═══ Materials provided ═══
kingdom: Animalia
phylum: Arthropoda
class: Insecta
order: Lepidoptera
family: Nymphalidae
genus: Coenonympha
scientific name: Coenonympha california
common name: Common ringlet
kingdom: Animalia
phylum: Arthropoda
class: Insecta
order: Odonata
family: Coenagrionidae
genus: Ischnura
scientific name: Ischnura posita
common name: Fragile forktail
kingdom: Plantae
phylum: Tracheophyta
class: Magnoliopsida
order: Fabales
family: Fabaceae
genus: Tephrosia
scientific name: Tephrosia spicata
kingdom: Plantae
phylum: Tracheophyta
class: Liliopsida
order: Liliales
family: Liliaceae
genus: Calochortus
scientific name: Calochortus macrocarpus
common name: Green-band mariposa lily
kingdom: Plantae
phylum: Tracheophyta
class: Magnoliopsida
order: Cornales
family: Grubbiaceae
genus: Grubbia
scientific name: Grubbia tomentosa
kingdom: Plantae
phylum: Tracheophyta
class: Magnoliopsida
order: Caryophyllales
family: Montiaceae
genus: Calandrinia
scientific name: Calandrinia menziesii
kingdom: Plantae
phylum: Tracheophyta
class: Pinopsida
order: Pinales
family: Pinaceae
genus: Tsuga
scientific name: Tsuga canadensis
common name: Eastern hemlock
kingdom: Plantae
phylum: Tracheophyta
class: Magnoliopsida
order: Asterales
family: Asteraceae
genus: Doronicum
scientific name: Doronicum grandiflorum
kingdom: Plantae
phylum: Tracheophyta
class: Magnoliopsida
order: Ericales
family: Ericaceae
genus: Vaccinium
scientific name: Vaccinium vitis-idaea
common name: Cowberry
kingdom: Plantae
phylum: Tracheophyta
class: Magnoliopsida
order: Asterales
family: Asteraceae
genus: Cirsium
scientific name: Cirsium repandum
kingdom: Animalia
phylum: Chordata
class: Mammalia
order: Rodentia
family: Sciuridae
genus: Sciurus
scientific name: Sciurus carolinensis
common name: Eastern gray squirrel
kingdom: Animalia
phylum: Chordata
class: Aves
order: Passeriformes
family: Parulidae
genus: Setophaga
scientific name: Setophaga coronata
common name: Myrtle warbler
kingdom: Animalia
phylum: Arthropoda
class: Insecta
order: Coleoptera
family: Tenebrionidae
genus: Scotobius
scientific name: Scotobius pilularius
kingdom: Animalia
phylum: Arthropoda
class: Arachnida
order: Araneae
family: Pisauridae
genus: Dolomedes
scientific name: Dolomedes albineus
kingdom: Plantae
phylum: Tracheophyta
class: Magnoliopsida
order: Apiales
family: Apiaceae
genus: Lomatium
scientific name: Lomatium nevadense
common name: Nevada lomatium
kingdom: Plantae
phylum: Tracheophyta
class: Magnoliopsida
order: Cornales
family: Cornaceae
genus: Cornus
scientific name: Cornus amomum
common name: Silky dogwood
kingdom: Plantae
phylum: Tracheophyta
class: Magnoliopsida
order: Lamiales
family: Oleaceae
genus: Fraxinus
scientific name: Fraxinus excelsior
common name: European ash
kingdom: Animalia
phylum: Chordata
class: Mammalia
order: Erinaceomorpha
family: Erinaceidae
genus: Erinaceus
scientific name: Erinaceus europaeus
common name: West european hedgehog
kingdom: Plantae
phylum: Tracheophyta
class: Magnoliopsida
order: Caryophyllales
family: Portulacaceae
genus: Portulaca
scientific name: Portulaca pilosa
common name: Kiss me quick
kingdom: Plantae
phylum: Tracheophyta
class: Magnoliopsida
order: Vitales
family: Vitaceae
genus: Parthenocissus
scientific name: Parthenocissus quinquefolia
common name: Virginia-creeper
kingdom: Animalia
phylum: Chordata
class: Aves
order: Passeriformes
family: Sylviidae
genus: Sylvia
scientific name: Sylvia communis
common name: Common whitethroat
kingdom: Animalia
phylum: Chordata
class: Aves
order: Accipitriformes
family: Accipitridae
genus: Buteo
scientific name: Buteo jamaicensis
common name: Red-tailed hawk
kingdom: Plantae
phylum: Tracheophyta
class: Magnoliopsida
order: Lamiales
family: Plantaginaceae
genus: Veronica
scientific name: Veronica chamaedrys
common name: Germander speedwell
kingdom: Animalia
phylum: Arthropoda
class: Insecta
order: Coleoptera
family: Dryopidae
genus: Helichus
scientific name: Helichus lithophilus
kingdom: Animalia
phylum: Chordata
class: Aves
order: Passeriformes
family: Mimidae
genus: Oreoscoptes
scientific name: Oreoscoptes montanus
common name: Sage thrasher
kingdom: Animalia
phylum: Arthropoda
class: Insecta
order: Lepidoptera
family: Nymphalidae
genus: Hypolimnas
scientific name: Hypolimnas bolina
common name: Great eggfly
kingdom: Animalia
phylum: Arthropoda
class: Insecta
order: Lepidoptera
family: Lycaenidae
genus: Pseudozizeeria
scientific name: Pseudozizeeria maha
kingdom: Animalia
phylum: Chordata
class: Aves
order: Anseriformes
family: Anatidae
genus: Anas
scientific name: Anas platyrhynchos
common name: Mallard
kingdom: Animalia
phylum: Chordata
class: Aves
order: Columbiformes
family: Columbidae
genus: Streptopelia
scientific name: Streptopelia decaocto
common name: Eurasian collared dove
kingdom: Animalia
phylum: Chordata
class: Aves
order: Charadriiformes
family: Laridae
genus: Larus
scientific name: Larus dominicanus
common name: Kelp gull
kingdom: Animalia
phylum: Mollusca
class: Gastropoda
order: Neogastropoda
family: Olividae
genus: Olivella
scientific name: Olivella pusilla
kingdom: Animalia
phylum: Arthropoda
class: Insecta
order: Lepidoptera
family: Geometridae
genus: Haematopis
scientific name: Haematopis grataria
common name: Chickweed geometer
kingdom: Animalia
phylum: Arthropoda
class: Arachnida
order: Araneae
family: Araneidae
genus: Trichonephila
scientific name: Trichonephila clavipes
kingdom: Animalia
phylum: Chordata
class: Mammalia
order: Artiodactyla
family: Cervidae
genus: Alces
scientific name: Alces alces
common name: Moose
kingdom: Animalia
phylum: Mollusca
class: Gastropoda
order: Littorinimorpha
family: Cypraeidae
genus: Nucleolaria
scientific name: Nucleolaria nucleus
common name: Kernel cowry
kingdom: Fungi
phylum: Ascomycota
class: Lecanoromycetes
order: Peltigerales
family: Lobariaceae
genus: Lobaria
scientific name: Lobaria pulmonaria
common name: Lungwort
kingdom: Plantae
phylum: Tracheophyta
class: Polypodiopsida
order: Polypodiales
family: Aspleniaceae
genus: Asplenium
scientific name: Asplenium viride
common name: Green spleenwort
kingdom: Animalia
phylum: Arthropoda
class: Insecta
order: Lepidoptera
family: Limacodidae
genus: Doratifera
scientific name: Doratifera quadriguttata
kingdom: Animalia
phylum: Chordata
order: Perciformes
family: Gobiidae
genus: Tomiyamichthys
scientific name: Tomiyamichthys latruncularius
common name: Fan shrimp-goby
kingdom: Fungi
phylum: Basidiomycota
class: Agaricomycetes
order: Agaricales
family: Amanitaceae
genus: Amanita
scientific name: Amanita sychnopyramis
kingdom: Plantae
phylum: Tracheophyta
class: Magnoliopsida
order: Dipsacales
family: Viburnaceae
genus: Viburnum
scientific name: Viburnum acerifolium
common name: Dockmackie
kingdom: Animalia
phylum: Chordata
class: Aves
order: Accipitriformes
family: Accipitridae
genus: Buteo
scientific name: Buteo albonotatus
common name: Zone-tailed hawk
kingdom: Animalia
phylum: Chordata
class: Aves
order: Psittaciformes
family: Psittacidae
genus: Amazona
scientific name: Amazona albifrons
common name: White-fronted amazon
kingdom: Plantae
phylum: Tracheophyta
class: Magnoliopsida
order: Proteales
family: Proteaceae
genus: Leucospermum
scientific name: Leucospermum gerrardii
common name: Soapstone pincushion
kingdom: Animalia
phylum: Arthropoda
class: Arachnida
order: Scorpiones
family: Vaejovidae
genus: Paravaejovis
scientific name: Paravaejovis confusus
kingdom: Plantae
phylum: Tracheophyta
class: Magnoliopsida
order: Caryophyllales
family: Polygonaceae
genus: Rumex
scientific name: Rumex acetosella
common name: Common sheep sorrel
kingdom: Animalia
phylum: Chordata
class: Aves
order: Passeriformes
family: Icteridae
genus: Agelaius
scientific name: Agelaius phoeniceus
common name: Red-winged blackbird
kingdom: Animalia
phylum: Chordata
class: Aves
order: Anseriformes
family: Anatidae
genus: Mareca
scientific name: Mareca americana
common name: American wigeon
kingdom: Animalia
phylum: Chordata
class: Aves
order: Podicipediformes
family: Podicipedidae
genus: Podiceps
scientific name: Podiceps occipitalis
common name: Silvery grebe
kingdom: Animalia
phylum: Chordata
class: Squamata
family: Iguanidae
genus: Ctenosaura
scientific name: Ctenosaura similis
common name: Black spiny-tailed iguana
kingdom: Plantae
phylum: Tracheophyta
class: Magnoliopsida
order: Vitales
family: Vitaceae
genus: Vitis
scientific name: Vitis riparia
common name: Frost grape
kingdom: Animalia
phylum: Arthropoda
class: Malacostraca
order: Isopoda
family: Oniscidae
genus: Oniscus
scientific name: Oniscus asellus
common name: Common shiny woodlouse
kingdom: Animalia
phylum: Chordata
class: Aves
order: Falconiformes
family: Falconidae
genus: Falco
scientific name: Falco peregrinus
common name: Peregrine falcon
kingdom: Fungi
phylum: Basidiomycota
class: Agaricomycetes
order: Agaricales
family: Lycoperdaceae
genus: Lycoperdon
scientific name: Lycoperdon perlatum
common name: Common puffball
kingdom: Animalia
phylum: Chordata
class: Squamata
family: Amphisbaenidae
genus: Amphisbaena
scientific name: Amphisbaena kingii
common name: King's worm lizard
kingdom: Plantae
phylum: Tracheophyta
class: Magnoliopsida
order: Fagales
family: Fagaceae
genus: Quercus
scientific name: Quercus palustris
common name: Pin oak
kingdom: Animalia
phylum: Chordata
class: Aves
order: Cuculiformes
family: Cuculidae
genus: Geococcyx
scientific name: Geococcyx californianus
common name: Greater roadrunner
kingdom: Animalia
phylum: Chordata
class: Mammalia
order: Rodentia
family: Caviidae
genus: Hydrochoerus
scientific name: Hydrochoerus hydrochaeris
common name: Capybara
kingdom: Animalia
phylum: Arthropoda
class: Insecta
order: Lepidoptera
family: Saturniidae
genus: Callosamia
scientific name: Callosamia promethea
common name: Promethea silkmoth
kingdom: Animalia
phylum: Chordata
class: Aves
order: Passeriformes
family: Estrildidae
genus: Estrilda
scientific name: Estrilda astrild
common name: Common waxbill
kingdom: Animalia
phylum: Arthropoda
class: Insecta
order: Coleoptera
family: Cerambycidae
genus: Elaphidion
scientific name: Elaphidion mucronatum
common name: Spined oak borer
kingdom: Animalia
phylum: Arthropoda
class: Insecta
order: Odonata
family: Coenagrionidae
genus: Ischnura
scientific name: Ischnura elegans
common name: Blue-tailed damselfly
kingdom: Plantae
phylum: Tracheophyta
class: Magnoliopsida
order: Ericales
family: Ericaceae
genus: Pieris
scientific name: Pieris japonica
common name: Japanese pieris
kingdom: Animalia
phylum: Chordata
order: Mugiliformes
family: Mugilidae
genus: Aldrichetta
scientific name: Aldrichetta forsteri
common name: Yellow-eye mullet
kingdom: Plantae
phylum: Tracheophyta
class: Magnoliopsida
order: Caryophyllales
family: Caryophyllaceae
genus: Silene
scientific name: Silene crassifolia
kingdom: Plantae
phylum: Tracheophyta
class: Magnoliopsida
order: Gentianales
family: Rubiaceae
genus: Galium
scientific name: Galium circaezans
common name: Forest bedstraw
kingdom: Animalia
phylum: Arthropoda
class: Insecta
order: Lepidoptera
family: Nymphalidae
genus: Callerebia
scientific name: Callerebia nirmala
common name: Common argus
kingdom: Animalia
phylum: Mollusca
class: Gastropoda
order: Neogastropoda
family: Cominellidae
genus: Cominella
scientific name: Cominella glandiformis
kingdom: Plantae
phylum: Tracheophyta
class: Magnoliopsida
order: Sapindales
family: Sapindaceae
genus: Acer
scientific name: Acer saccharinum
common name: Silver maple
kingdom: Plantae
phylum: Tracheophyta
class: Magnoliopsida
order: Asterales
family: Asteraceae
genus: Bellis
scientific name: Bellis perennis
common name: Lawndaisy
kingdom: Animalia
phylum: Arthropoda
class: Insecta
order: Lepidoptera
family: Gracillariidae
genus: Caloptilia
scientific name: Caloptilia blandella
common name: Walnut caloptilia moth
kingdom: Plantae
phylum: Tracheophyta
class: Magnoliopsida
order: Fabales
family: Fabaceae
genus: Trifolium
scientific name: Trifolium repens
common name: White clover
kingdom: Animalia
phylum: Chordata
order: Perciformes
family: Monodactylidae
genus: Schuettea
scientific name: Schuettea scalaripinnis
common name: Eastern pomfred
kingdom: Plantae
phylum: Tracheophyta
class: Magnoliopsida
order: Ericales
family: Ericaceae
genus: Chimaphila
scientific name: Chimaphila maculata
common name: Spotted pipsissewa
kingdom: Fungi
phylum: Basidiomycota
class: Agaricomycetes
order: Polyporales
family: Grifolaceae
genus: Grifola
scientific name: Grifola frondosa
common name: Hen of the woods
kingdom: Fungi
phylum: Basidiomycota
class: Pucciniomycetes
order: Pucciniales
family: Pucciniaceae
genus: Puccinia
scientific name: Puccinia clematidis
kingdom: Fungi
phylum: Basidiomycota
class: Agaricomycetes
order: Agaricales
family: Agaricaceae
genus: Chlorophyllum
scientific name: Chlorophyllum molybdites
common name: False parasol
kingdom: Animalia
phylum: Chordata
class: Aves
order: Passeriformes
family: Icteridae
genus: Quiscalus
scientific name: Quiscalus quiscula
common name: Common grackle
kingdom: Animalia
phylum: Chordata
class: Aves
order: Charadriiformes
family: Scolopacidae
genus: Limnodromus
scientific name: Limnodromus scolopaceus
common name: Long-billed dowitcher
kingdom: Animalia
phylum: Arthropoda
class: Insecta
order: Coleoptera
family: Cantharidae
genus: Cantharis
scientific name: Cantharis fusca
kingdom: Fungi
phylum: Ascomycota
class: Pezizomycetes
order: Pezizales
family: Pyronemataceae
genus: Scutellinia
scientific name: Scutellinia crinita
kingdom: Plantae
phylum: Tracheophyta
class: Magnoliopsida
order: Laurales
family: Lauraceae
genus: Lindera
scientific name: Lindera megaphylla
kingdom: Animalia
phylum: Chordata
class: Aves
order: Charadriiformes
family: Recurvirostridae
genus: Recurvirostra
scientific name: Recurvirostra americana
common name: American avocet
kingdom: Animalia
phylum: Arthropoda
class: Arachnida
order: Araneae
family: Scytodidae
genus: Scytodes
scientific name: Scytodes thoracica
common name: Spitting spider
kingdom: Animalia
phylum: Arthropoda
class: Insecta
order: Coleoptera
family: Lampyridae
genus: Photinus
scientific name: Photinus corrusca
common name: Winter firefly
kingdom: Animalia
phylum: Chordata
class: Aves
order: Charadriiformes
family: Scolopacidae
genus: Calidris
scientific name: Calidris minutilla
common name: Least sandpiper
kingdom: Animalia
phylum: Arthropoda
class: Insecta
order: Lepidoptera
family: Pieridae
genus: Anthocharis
═══
#### [Direction]
Output the lines of the listing as a Markdown table, starting with the line containing "common name: Common puffball" and continuing through the line containing "genus: Pieris", with both of those lines included. Use a column named "No." for the row number and a column named "Text" for the line, and omit any blank lines.

#### [Output for this exercise]
| No. | Text |
|---|---|
| 1 | common name: Common puffball |
| 2 | kingdom: Animalia |
| 3 | phylum: Chordata |
| 4 | class: Squamata |
| 5 | family: Amphisbaenidae |
| 6 | genus: Amphisbaena |
| 7 | scientific name: Amphisbaena kingii |
| 8 | common name: King's worm lizard |
| 9 | kingdom: Plantae |
| 10 | phylum: Tracheophyta |
| 11 | class: Magnoliopsida |
| 12 | order: Fagales |
| 13 | family: Fagaceae |
| 14 | genus: Quercus |
| 15 | scientific name: Quercus palustris |
| 16 | common name: Pin oak |
| 17 | kingdom: Animalia |
| 18 | phylum: Chordata |
| 19 | class: Aves |
| 20 | order: Cuculiformes |
| 21 | family: Cuculidae |
| 22 | genus: Geococcyx |
| 23 | scientific name: Geococcyx californianus |
| 24 | common name: Greater roadrunner |
| 25 | kingdom: Animalia |
| 26 | phylum: Chordata |
| 27 | class: Mammalia |
| 28 | order: Rodentia |
| 29 | family: Caviidae |
| 30 | genus: Hydrochoerus |
| 31 | scientific name: Hydrochoerus hydrochaeris |
| 32 | common name: Capybara |
| 33 | kingdom: Animalia |
| 34 | phylum: Arthropoda |
| 35 | class: Insecta |
| 36 | order: Lepidoptera |
| 37 | family: Saturniidae |
| 38 | genus: Callosamia |
| 39 | scientific name: Callosamia promethea |
| 40 | common name: Promethea silkmoth |
| 41 | kingdom: Animalia |
| 42 | phylum: Chordata |
| 43 | class: Aves |
| 44 | order: Passeriformes |
| 45 | family: Estrildidae |
| 46 | genus: Estrilda |
| 47 | scientific name: Estrilda astrild |
| 48 | common name: Common waxbill |
| 49 | kingdom: Animalia |
| 50 | phylum: Arthropoda |
| 51 | class: Insecta |
| 52 | order: Coleoptera |
| 53 | family: Cerambycidae |
| 54 | genus: Elaphidion |
| 55 | scientific name: Elaphidion mucronatum |
| 56 | common name: Spined oak borer |
| 57 | kingdom: Animalia |
| 58 | phylum: Arthropoda |
| 59 | class: Insecta |
| 60 | order: Odonata |
| 61 | family: Coenagrionidae |
| 62 | genus: Ischnura |
| 63 | scientific name: Ischnura elegans |
| 64 | common name: Blue-tailed damselfly |
| 65 | kingdom: Plantae |
| 66 | phylum: Tracheophyta |
| 67 | class: Magnoliopsida |
| 68 | order: Ericales |
| 69 | family: Ericaceae |
| 70 | genus: Pieris |